**THE PROBLEM:** Somewhere below is a line with "X1155313Y571845D01*" and, later, a line with "X1096758Y977470D01*"; repeat those two lines and all the lines between them, exactly as they are.

**DATA FOR THE TASK:**
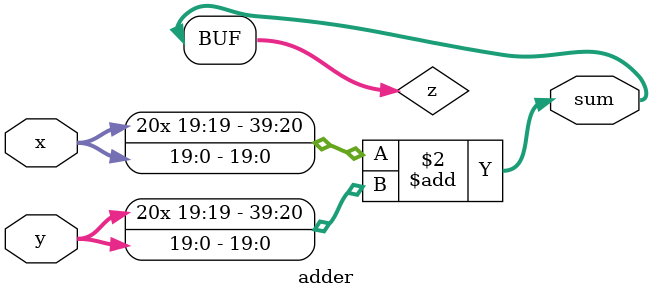
<source format=v>
module adder (
input [19:0]x,
input[19:0]y,
output [39:0]sum);
reg [39:0] z;
always@(*)begin
z<=$signed(x)+$signed(y);
end
assign sum[39:0]=z[39:0];
endmodule

</source>
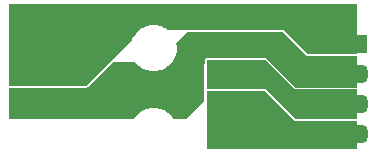
<source format=gbr>
%TF.GenerationSoftware,Altium Limited,Altium Designer,21.2.2 (38)*%
G04 Layer_Physical_Order=1*
G04 Layer_Color=255*
%FSLAX45Y45*%
%MOMM*%
%TF.SameCoordinates,1AF87C27-E779-4CC2-BA0B-C17CB3467C97*%
%TF.FilePolarity,Positive*%
%TF.FileFunction,Copper,L1,Top,Signal*%
%TF.Part,Single*%
G01*
G75*
%TA.AperFunction,ComponentPad*%
G04:AMPARAMS|DCode=10|XSize=1.5mm|YSize=5mm|CornerRadius=0.375mm|HoleSize=0mm|Usage=FLASHONLY|Rotation=270.000|XOffset=0mm|YOffset=0mm|HoleType=Round|Shape=RoundedRectangle|*
%AMROUNDEDRECTD10*
21,1,1.50000,4.25000,0,0,270.0*
21,1,0.75000,5.00000,0,0,270.0*
1,1,0.75000,-2.12500,-0.37500*
1,1,0.75000,-2.12500,0.37500*
1,1,0.75000,2.12500,0.37500*
1,1,0.75000,2.12500,-0.37500*
%
%ADD10ROUNDEDRECTD10*%
%ADD11R,5.00000X1.50000*%
%ADD12C,1.50000*%
%ADD13R,1.50000X1.50000*%
G36*
X2974512Y1050000D02*
X2550000D01*
X2350000Y1250000D01*
X1376464D01*
X1376392Y1250071D01*
X1374305Y1251466D01*
X1372530Y1253242D01*
X1344686Y1271846D01*
X1342367Y1272807D01*
X1340280Y1274201D01*
X1309342Y1287016D01*
X1306879Y1287506D01*
X1304560Y1288467D01*
X1271716Y1295000D01*
X1269205D01*
X1266743Y1295490D01*
X1233256D01*
X1230795Y1295000D01*
X1228283D01*
X1195440Y1288467D01*
X1193121Y1287506D01*
X1190659Y1287016D01*
X1159720Y1274201D01*
X1157632Y1272806D01*
X1155313Y1271846D01*
X1127470Y1253242D01*
X1125695Y1251466D01*
X1123607Y1250072D01*
X1099928Y1226393D01*
X1098533Y1224305D01*
X1096758Y1222530D01*
X1078154Y1194686D01*
X1077193Y1192367D01*
X1075799Y1190280D01*
X1065559Y1165559D01*
X680000Y780000D01*
X25488D01*
Y1474512D01*
X2974512D01*
Y1050000D01*
D02*
G37*
G36*
X2538519Y1038519D02*
X2550000Y1033764D01*
X2974512D01*
Y766236D01*
X2456725D01*
X2211480Y1011481D01*
X2200000Y1016236D01*
X1700000D01*
X1688519Y1011481D01*
X1683764Y1000000D01*
Y967528D01*
X1680000Y963764D01*
Y650000D01*
X1530000Y500000D01*
X1418295D01*
X1403242Y522530D01*
X1401466Y524305D01*
X1400072Y526392D01*
X1376392Y550071D01*
X1374305Y551466D01*
X1372530Y553241D01*
X1344686Y571846D01*
X1342367Y572807D01*
X1340280Y574201D01*
X1309342Y587016D01*
X1306879Y587506D01*
X1304560Y588467D01*
X1271716Y595000D01*
X1269205D01*
X1266743Y595490D01*
X1233256D01*
X1230795Y595000D01*
X1228283D01*
X1195440Y588467D01*
X1193121Y587506D01*
X1190659Y587016D01*
X1159720Y574201D01*
X1157632Y572806D01*
X1155313Y571845D01*
X1127470Y553241D01*
X1125695Y551466D01*
X1123607Y550072D01*
X1099928Y526392D01*
X1098533Y524305D01*
X1096758Y522530D01*
X1081704Y500000D01*
X25488D01*
Y763764D01*
X680000D01*
X691480Y768519D01*
X902961Y980000D01*
X1095068D01*
X1096758Y977470D01*
X1098533Y975695D01*
X1099928Y973607D01*
X1123607Y949929D01*
X1125695Y948534D01*
X1127470Y946758D01*
X1155313Y928154D01*
X1157633Y927193D01*
X1159720Y925799D01*
X1190658Y912984D01*
X1193121Y912494D01*
X1195440Y911533D01*
X1228284Y905000D01*
X1230795D01*
X1233256Y904511D01*
X1266743D01*
X1269206Y905000D01*
X1271716D01*
X1304560Y911533D01*
X1306880Y912494D01*
X1309341Y912984D01*
X1340280Y925799D01*
X1342368Y927194D01*
X1344686Y928154D01*
X1372530Y946758D01*
X1374305Y948534D01*
X1376392Y949928D01*
X1400071Y973607D01*
X1401466Y975695D01*
X1403242Y977470D01*
X1421846Y1005313D01*
X1422807Y1007633D01*
X1424201Y1009720D01*
X1437016Y1040658D01*
X1437506Y1043121D01*
X1438467Y1045440D01*
X1445000Y1078284D01*
Y1080795D01*
X1445490Y1083256D01*
Y1100000D01*
Y1116744D01*
X1445000Y1119205D01*
Y1121717D01*
X1441137Y1141137D01*
X1533764Y1233764D01*
X2343275D01*
X2538519Y1038519D01*
D02*
G37*
G36*
X2450000Y750000D02*
X2974512D01*
Y500000D01*
X2450000D01*
X2200000Y750000D01*
X1700000D01*
Y1000000D01*
X2200000D01*
X2450000Y750000D01*
D02*
G37*
G36*
X2438519Y488519D02*
X2450000Y483764D01*
X2974512D01*
Y250000D01*
X1700000D01*
Y733764D01*
X2193275D01*
X2438519Y488519D01*
D02*
G37*
D10*
X2810000Y372000D02*
D03*
Y626000D02*
D03*
Y880000D02*
D03*
D11*
Y1134000D02*
D03*
D12*
X246000Y646000D02*
D03*
Y900000D02*
D03*
X500000Y646000D02*
D03*
X1846000D02*
D03*
Y900000D02*
D03*
X2100000Y646000D02*
D03*
D13*
X500000Y900000D02*
D03*
X2100000D02*
D03*
%TF.MD5,cac84c66d55a9172c55a36ebc81edd0b*%
M02*

</source>
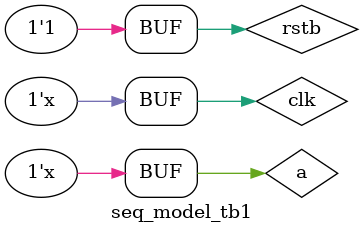
<source format=v>
module seq_model(b, rstb, clk,a);
output reg b;
input rstb, clk, a;

always @(posedge clk or negedge rstb)
if(!rstb)
    b <= 0;
else
    b <= a;
endmodule

// seq_model_tb.v
//½Ã¹Ä·¹ÀÌ¼Ç Å×½ºÆ®º¥Ä¡
`timescale 1ns/1ns

module seq_model_tb1;
wire b;
reg rstb, clk, a;

seq_model seq_model_tb0(
    .rstb(rstb),
    .clk(clk),
    .a(a),
    .b(b)
); // ÀÌ¸§¿¡ ÀÇÇÑ ÇÒ´ç

initial begin //ÃÊ±ê°ª ¼³Á¤
    rstb = 0;
    clk = 0;
    a = 0;
    #15 rstb = 1;
end

always #5 clk = ~clk; // 5nsÀÇ ½Ã°£ Áö¿¬
always #10 a = ~a; // 10nsÀÇ ½Ã°£ Áö¿¬

endmodule

</source>
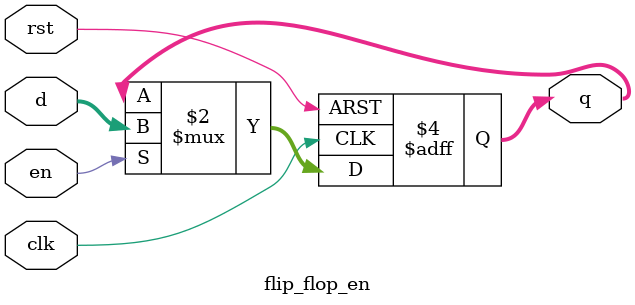
<source format=v>
module flip_flop_en #(parameter n = 32) (
input wire clk,
input wire rst,
input wire en,
input wire [n-1:0] d,
output reg [n-1:0] q
);

always@(posedge clk or posedge rst)
begin
  if(rst)
    begin
      q <= 0 ;
    end
  else if(en)
    begin
      q <= d ; 
    end
end

endmodule

</source>
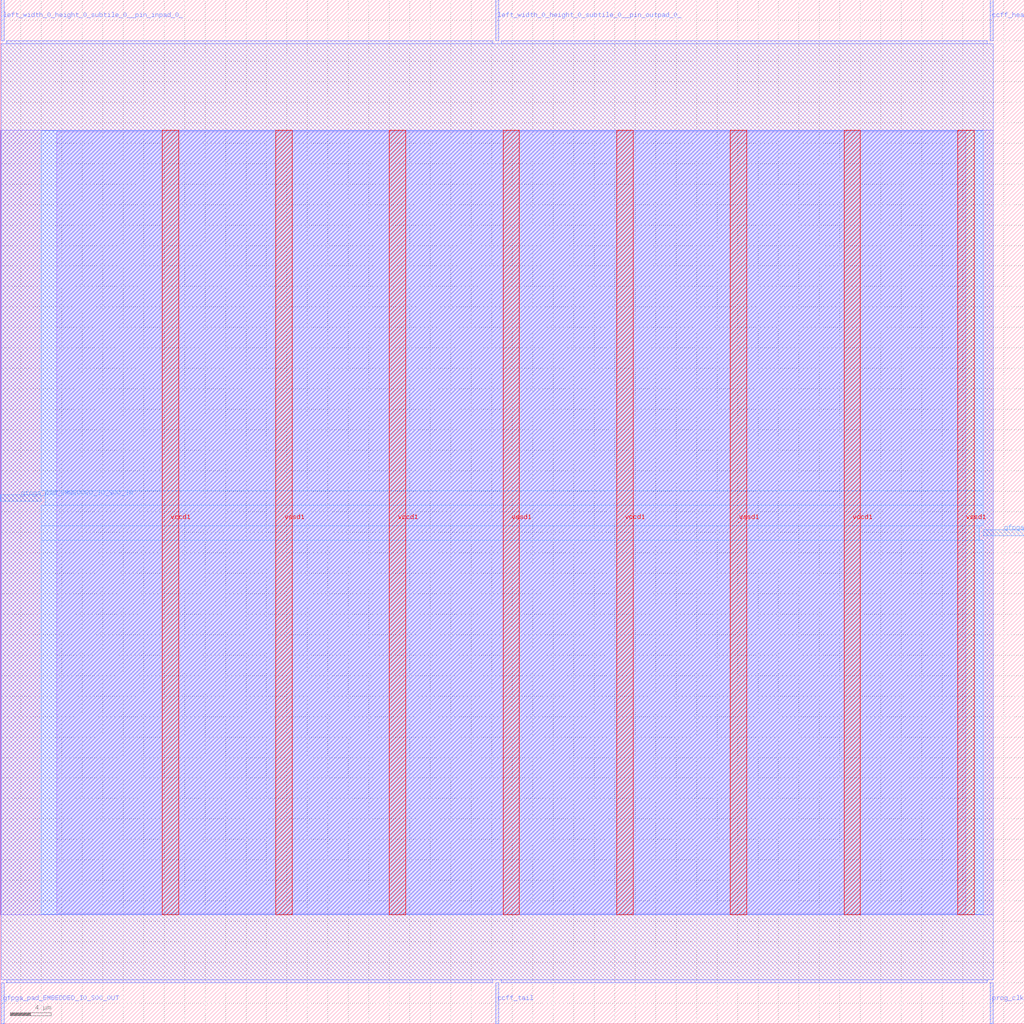
<source format=lef>
VERSION 5.7 ;
  NOWIREEXTENSIONATPIN ON ;
  DIVIDERCHAR "/" ;
  BUSBITCHARS "[]" ;
MACRO grid_io_right_right
  CLASS BLOCK ;
  FOREIGN grid_io_right_right ;
  ORIGIN 0.000 0.000 ;
  SIZE 100.000 BY 100.000 ;
  PIN ccff_head
    PORT
      LAYER met2 ;
        RECT 96.690 96.000 96.970 100.000 ;
    END
  END ccff_head
  PIN ccff_tail
    PORT
      LAYER met2 ;
        RECT 48.390 0.000 48.670 4.000 ;
    END
  END ccff_tail
  PIN gfpga_pad_EMBEDDED_IO_SOC_DIR
    PORT
      LAYER met3 ;
        RECT 96.000 47.640 100.000 48.240 ;
    END
  END gfpga_pad_EMBEDDED_IO_SOC_DIR
  PIN gfpga_pad_EMBEDDED_IO_SOC_IN
    PORT
      LAYER met3 ;
        RECT 0.000 51.040 4.000 51.640 ;
    END
  END gfpga_pad_EMBEDDED_IO_SOC_IN
  PIN gfpga_pad_EMBEDDED_IO_SOC_OUT
    PORT
      LAYER met2 ;
        RECT 0.090 0.000 0.370 4.000 ;
    END
  END gfpga_pad_EMBEDDED_IO_SOC_OUT
  PIN left_width_0_height_0_subtile_0__pin_inpad_0_
    PORT
      LAYER met2 ;
        RECT 0.090 96.000 0.370 100.000 ;
    END
  END left_width_0_height_0_subtile_0__pin_inpad_0_
  PIN left_width_0_height_0_subtile_0__pin_outpad_0_
    PORT
      LAYER met2 ;
        RECT 48.390 96.000 48.670 100.000 ;
    END
  END left_width_0_height_0_subtile_0__pin_outpad_0_
  PIN prog_clk
    PORT
      LAYER met2 ;
        RECT 96.690 0.000 96.970 4.000 ;
    END
  END prog_clk
  PIN vccd1
    PORT
      LAYER met4 ;
        RECT 82.400 10.640 84.000 87.280 ;
    END
    PORT
      LAYER met4 ;
        RECT 60.205 10.640 61.805 87.280 ;
    END
    PORT
      LAYER met4 ;
        RECT 38.010 10.640 39.610 87.280 ;
    END
    PORT
      LAYER met4 ;
        RECT 15.815 10.640 17.415 87.280 ;
    END
  END vccd1
  PIN vssd1
    PORT
      LAYER met4 ;
        RECT 93.495 10.640 95.095 87.280 ;
    END
    PORT
      LAYER met4 ;
        RECT 71.300 10.640 72.900 87.280 ;
    END
    PORT
      LAYER met4 ;
        RECT 49.105 10.640 50.705 87.280 ;
    END
    PORT
      LAYER met4 ;
        RECT 26.910 10.640 28.510 87.280 ;
    END
  END vssd1
  OBS
      LAYER li1 ;
        RECT 5.520 10.795 94.300 87.125 ;
      LAYER met1 ;
        RECT 0.070 10.640 96.990 87.280 ;
      LAYER met2 ;
        RECT 0.650 95.720 48.110 96.000 ;
        RECT 48.950 95.720 96.410 96.000 ;
        RECT 0.100 4.280 96.960 95.720 ;
        RECT 0.650 4.000 48.110 4.280 ;
        RECT 48.950 4.000 96.410 4.280 ;
      LAYER met3 ;
        RECT 4.000 52.040 96.000 87.205 ;
        RECT 4.400 50.640 96.000 52.040 ;
        RECT 4.000 48.640 96.000 50.640 ;
        RECT 4.000 47.240 95.600 48.640 ;
        RECT 4.000 10.715 96.000 47.240 ;
  END
END grid_io_right_right
END LIBRARY


</source>
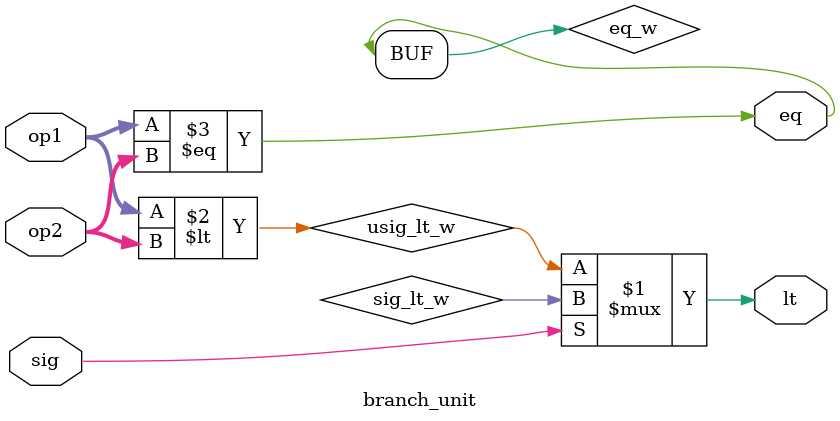
<source format=v>
module branch_unit ( op1,
		     op2,
		     sig,
		     lt,
		     eq);

input [31:0] op1;
input [31:0] op2;
input sig;
output lt;
output eq;

wire eq_w;
wire sig_lt_w;
wire usig_lt_w;

assign lt = sig ? sig_lt_w : usig_lt_w;
assign eq = eq_w;

// Unsigned comparison
assign usig_lt_w = op1 < op2;
assign eq_w = op1 == op2;

// Signed comparison
always @(*) begin

end

endmodule

</source>
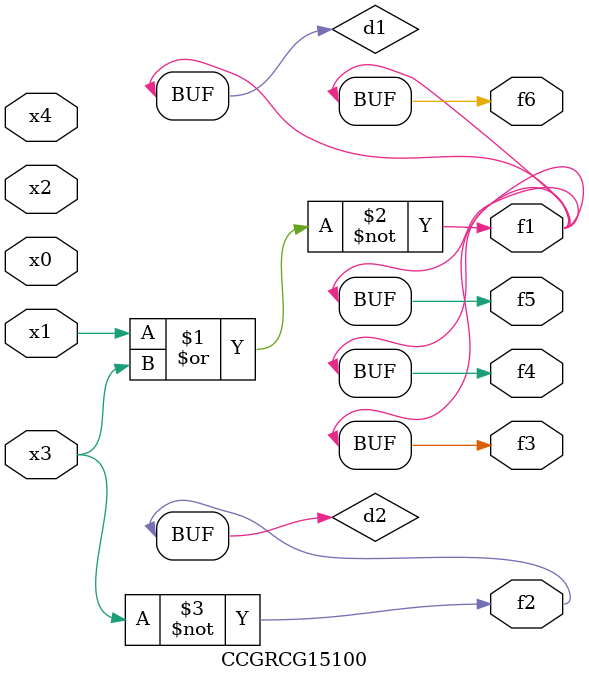
<source format=v>
module CCGRCG15100(
	input x0, x1, x2, x3, x4,
	output f1, f2, f3, f4, f5, f6
);

	wire d1, d2;

	nor (d1, x1, x3);
	not (d2, x3);
	assign f1 = d1;
	assign f2 = d2;
	assign f3 = d1;
	assign f4 = d1;
	assign f5 = d1;
	assign f6 = d1;
endmodule

</source>
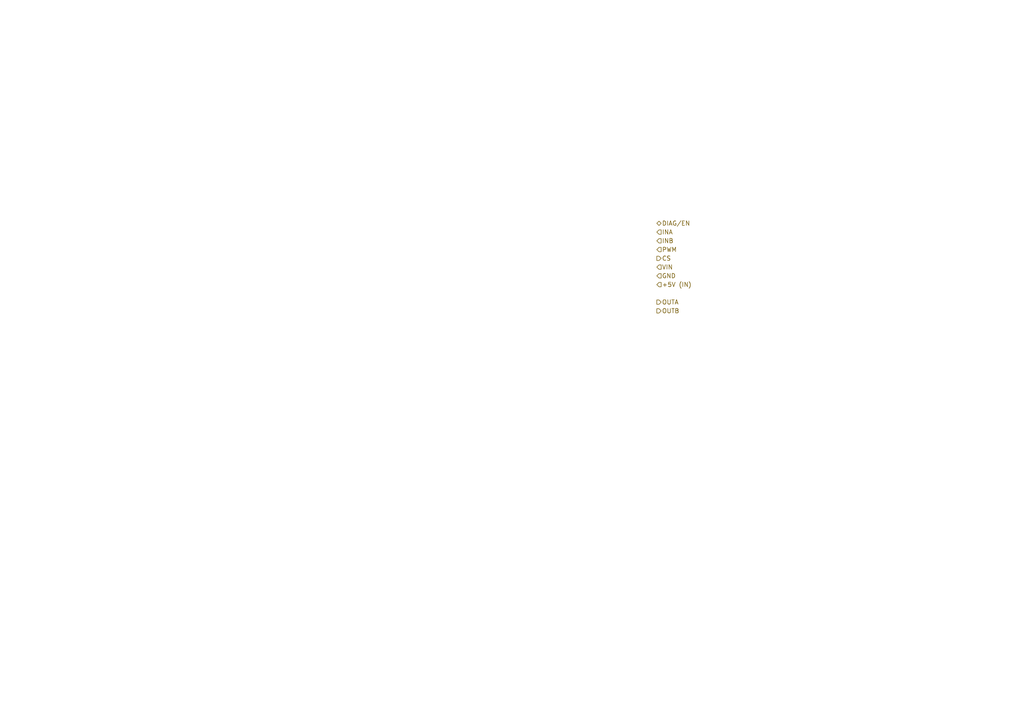
<source format=kicad_sch>
(kicad_sch (version 20211123) (generator eeschema)

  (uuid a3e076a9-e919-4052-bfa8-98cda7e3e120)

  (paper "A4")

  


  (hierarchical_label "CS" (shape output) (at 190.5 74.93 0)
    (effects (font (size 1.27 1.27)) (justify left))
    (uuid 0bc94924-ff43-41f3-9e5f-3989e4ab33cb)
  )
  (hierarchical_label "INA" (shape input) (at 190.5 67.31 0)
    (effects (font (size 1.27 1.27)) (justify left))
    (uuid 1e4006df-2f79-4f94-bda1-aff1f7f1bc03)
  )
  (hierarchical_label "GND" (shape input) (at 190.5 80.01 0)
    (effects (font (size 1.27 1.27)) (justify left))
    (uuid 39621082-1bc5-4f16-a565-86fdfc352fb5)
  )
  (hierarchical_label "OUTB" (shape output) (at 190.5 90.17 0)
    (effects (font (size 1.27 1.27)) (justify left))
    (uuid 43716b1b-6605-435c-9826-63f76ccd66e2)
  )
  (hierarchical_label "DIAG{slash}EN" (shape bidirectional) (at 190.5 64.77 0)
    (effects (font (size 1.27 1.27)) (justify left))
    (uuid 4ef53ec3-c9bb-49a2-bd1c-4119458c140b)
  )
  (hierarchical_label "PWM" (shape input) (at 190.5 72.39 0)
    (effects (font (size 1.27 1.27)) (justify left))
    (uuid 7741c62f-5370-43cd-9ad6-bbde9045fc20)
  )
  (hierarchical_label "INB" (shape input) (at 190.5 69.85 0)
    (effects (font (size 1.27 1.27)) (justify left))
    (uuid 80816b51-0555-450a-be4a-a70efd52e6e1)
  )
  (hierarchical_label "OUTA" (shape output) (at 190.5 87.63 0)
    (effects (font (size 1.27 1.27)) (justify left))
    (uuid e712bcfb-68ef-47c3-8d3a-333682c09cec)
  )
  (hierarchical_label "VIN" (shape input) (at 190.5 77.47 0)
    (effects (font (size 1.27 1.27)) (justify left))
    (uuid e7823f6d-9441-48c5-9cfc-25f860b16f16)
  )
  (hierarchical_label "+5V (IN)" (shape input) (at 190.5 82.55 0)
    (effects (font (size 1.27 1.27)) (justify left))
    (uuid feea3a51-2339-46d9-bb5f-6e33b7f59e43)
  )
)

</source>
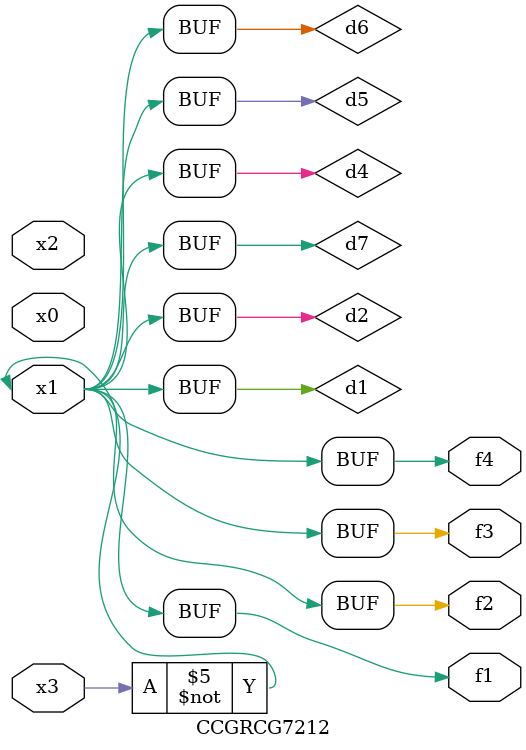
<source format=v>
module CCGRCG7212(
	input x0, x1, x2, x3,
	output f1, f2, f3, f4
);

	wire d1, d2, d3, d4, d5, d6, d7;

	not (d1, x3);
	buf (d2, x1);
	xnor (d3, d1, d2);
	nor (d4, d1);
	buf (d5, d1, d2);
	buf (d6, d4, d5);
	nand (d7, d4);
	assign f1 = d6;
	assign f2 = d7;
	assign f3 = d6;
	assign f4 = d6;
endmodule

</source>
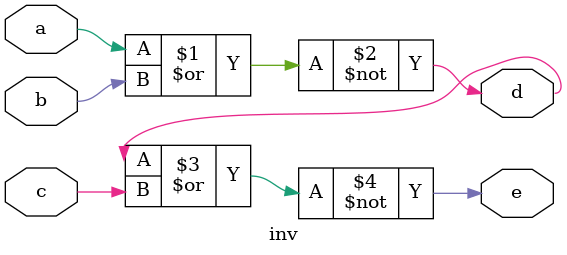
<source format=v>
`timescale 1ns / 1ps


module inv(
    input a,
    input b,
    input c,
    output d,
    output e
    );
assign d = ~(a | b);
assign e = ~(d | c);
endmodule

</source>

**SOLUTION:**
X1155313Y571845D01*
X1127470Y553241D01*
X1125695Y551466D01*
X1123607Y550072D01*
X1099928Y526392D01*
X1098533Y524305D01*
X1096758Y522530D01*
X1081704Y500000D01*
X25488D01*
Y763764D01*
X680000D01*
X691480Y768519D01*
X902961Y980000D01*
X1095068D01*
X1096758Y977470D01*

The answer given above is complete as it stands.